Apa itu Serverless ?

Serverless adalah salah satu jenis model cloud computing dimana penyedia cloud mengalokasikan secara dinamis kebutuhan server, memori, storage untuk code/program yang dipunyai/ dijalankan oleh pengguna.


Apakah itu berarti tidak memakai server apapun ?

Serverless bukan berarti kita tidak memerlukan Server , memory atau storage ketika menjalankan program/code aplikasi kita.

Akan tetapi Serverless berarti Server , memory atau storage tersebut disediakan secara otomatis oleh provider cloud.

Pengguna cloud computing akhirnya tidak pusing dengan menentukan server, berapa memori yang kita inginkan, dimana menyimpan datanya, dll. Pengguna cloud computing bisa lebih fokus kepada persoalan logis untuk membuat solusi.

Apa saja contoh serverless ?

Contohnya :

  • AWS
  • Google Cloud Function.
  • IBM Cloud Function berbasiskan Apache OpenWhisk.
  • Microsoft Azure Functions.
  • Oracle Cloud Functions.
  • Alibaba Cloud Function Compute.
  • Huawei Cloud FunctionStage.
  • dll.

Nama lain serverless ini apa ?

Konsep serverless ini terkenal juga dengan sebutan Function As a Service (FAaS) atau Backend As a Service (BAaS) dimana karena karakteristiknya, maka code/program kita itu dianggap sama dengan fungsi yang bisa kita buat terpisah tanpa perlu mengalokasikan perangkat keras secara eksplisit, cukup dengan mendefinisikan sesuatu yang mirip dengan sebuah fungsi.

Karakteristiknya yang stateless, event-driven, dan hostless membuatnya benar-benar seperti fungsi yang sekali kita buat/create, bisa digunakan berulang-ulang.

Dari sisi cloud provider, serverless ini adalah sebuah Framework, yaitu sekumpulan proses dan konfigurasi yang distandarkan untuk mengalokasikan server, memory, storage, dan juga terkadang service lain agar program/code yang dibuat oleh pengguna bisa dijalankan secara efektif dan efisien dari sisi pemakaian sumber daya.


Apa karakteristik Serverless ?

Kalau kita lihat karakteristik dari aplikasi serverless adalah sbb :

  • Lebih sederhana dalam deploy aplikasi / Low barrier to entry
    Maksudnya adalah pengguna cloud dalam hal ini mungkin Software Engineer tidak pusing memikirkan jenis server, jumlah memori, dan hal lain yang berkaitan dengan sumber daya.

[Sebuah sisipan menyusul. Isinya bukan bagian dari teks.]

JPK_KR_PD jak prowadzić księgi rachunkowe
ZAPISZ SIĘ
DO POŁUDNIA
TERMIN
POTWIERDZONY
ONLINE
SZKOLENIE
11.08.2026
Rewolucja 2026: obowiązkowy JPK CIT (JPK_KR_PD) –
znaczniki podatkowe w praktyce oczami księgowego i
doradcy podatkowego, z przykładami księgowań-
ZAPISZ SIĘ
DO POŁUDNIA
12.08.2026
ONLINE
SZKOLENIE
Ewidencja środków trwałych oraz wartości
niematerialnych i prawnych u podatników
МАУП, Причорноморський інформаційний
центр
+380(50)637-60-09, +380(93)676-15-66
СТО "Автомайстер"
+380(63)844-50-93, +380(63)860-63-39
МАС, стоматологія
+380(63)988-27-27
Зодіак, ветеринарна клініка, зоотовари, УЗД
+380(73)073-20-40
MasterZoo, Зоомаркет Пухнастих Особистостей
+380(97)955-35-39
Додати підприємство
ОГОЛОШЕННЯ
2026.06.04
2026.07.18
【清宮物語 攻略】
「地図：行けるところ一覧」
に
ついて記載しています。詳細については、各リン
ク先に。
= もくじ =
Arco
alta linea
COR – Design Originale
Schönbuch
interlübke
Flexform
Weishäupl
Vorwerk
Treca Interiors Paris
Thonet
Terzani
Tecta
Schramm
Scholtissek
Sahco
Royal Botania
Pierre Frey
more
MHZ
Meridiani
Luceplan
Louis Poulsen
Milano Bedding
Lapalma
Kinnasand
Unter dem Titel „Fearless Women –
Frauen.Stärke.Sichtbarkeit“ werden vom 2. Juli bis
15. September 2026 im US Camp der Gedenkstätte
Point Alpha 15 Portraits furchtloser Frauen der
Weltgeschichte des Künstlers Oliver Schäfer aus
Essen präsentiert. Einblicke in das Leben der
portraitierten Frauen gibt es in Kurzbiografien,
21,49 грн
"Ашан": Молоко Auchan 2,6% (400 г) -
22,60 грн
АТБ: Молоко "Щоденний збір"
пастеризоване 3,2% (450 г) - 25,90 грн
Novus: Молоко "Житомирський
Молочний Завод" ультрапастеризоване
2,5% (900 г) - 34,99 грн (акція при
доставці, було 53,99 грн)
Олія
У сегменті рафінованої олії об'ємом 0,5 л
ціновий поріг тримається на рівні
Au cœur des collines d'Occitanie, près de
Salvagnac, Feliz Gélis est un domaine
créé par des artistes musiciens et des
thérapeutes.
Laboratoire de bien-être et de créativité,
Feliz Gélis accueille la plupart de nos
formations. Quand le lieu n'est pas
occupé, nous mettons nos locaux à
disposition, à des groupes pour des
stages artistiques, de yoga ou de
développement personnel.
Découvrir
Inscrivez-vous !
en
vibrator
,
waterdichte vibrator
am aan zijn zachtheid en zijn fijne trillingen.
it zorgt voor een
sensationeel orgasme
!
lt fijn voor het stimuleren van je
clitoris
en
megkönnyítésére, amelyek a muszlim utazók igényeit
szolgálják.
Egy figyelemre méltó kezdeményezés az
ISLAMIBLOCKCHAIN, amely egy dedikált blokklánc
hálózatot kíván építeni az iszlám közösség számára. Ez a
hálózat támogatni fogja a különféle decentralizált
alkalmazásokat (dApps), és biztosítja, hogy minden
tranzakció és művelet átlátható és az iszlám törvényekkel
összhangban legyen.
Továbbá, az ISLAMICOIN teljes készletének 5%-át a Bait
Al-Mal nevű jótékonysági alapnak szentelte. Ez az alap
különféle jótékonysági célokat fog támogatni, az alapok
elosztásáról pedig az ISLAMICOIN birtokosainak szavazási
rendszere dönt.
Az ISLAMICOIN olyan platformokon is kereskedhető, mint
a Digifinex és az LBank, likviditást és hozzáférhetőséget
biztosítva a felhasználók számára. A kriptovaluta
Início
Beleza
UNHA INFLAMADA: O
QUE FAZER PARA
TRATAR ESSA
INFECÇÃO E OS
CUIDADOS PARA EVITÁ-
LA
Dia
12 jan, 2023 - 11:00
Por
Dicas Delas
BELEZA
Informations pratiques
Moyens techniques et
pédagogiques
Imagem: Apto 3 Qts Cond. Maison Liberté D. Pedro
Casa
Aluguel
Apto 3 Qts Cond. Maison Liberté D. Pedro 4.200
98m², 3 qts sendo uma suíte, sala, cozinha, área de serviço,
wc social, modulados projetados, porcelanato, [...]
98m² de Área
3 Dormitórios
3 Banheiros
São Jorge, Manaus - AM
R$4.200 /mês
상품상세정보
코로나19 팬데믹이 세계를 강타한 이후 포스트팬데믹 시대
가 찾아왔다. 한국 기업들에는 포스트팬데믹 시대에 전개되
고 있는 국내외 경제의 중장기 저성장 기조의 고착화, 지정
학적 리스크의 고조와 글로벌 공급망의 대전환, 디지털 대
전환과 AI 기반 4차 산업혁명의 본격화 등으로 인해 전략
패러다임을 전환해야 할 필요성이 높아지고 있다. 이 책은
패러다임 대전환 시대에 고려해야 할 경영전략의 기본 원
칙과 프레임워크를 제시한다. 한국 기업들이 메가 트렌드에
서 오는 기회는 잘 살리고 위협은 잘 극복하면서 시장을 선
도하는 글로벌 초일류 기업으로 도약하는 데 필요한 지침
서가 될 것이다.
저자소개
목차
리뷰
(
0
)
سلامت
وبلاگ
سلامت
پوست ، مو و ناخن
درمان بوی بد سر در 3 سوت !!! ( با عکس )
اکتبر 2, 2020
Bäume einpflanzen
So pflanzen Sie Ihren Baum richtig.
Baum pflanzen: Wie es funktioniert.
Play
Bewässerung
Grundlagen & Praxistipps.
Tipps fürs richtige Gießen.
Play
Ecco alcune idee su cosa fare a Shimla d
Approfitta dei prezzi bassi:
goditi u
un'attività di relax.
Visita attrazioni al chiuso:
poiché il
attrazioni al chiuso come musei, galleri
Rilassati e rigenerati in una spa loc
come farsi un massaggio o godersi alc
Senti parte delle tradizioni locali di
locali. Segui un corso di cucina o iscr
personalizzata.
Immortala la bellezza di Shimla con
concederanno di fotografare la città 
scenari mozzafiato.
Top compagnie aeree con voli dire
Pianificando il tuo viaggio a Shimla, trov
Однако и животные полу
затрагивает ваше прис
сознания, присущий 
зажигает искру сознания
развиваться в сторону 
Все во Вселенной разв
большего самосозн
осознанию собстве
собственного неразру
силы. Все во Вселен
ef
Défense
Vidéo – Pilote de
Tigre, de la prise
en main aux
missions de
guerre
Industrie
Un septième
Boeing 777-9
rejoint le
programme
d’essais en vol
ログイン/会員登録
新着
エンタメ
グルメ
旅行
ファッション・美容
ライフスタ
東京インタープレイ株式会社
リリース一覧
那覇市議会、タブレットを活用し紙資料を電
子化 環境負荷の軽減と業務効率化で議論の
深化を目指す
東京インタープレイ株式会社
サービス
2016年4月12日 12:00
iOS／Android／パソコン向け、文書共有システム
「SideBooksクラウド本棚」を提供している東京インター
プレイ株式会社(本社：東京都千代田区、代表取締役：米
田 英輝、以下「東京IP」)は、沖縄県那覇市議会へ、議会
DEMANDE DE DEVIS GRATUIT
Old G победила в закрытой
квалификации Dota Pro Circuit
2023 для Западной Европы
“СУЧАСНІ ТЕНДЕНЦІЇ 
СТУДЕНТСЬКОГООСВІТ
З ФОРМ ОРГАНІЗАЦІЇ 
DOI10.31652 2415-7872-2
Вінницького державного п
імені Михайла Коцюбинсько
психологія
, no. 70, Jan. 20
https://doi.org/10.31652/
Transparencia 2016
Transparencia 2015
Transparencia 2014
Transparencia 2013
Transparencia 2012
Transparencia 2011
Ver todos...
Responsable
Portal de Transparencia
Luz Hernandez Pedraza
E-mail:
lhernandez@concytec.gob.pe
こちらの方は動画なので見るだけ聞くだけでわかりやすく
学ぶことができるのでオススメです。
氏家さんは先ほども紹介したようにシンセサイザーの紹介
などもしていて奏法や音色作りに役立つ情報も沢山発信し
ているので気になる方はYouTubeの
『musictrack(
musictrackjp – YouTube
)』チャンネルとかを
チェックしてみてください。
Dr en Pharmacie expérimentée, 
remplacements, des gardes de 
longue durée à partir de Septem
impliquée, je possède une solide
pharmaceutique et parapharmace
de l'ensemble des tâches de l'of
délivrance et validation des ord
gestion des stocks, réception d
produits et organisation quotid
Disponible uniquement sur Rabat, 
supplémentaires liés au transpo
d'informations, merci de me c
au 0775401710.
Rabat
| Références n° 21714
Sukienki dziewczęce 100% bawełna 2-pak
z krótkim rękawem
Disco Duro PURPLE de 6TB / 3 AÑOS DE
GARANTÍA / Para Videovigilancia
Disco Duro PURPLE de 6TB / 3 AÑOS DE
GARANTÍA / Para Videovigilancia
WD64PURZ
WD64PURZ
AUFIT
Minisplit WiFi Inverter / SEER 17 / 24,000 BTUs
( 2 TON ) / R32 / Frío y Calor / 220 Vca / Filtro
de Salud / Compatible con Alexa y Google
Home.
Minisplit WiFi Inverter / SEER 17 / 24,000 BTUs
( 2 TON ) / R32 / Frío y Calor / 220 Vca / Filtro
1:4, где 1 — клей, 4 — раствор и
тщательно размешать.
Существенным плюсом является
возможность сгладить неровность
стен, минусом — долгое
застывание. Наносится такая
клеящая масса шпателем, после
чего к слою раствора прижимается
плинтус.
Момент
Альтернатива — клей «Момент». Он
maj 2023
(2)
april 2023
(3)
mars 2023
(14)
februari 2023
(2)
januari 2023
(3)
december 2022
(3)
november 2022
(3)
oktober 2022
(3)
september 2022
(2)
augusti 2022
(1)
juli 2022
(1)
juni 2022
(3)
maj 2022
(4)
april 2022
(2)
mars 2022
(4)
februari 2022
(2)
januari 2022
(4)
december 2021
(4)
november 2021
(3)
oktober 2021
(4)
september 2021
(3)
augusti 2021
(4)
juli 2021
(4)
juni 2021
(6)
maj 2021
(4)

Pengguna cloud bisa lebih fokus untuk mengembangkan solusi dan logika di program/code.

  • Hostless.
    Artinya secara konsep kita sebagai pengguna cloud, tidak tahu server mana yang dipakai, alamatnya IP nya berapa, memory yang digunakan berapa, karena semuanya diatur oleh framework yang disediakan oleh cloud provider.

  • Stateless.
    Program/Code kita tidak selamanya akan tersimpan di memory server. Ada kalanya karena kebutuhan untuk efisiensi dan alokasi, maka program/code kita disimpan kembali ke storage dan dihapus dari memori server.

    Lalu ketika ada yang melakukan pemanggilan terhadap program/code kita itu, Program/Code kita itu akan diload lagi ke memory dan dijalankan lagi.

    Akibatnya kita tidak bisa mengandalkannya untuk menyimpan state / status pada saat tertentu, karena bisa jadi akan hilang ketika instance program/code kita dihapus dari memori server.

  • Elasticity
    Elasticity berkaitan dengan kemampuan untuk bertambah, berkurang, hilang, ataupun muncul lagi.

    Begitupun dengan serverless, karena efisiensi dan efektifitas frameworknya, maka bisa saja Program/Code kita otomatis akan di tambah ke beberapa server atau memory, atau juga dihapus dari memori ketika tidak digunakan.

  • Distributed
    Code/Program kita bisa saja tersebar di beberapa server yang berbeda, storage yang berbeda yang satu sama lain saling berkomunikasi dengan menggunakan sistem terdistribusi/jaringan.

  • Event driven
    Maksudnya adalah Code/Program kita bisa dieksekusi atau dipanggil dengan menggunakan event/message yang dikirimkan oleh program lain atau trigger yang lain.
    Hal ini untuk membuat low level coupling atau ketergantungan antara satu komponen dengan fungsi kita menjadi kecil.
    Idealnya sih begitu, karena seharusnya Code/Program yang kita buat ini benar-benar fungsi terpisah yang dengan mudah dipanggil dengan sebuah event.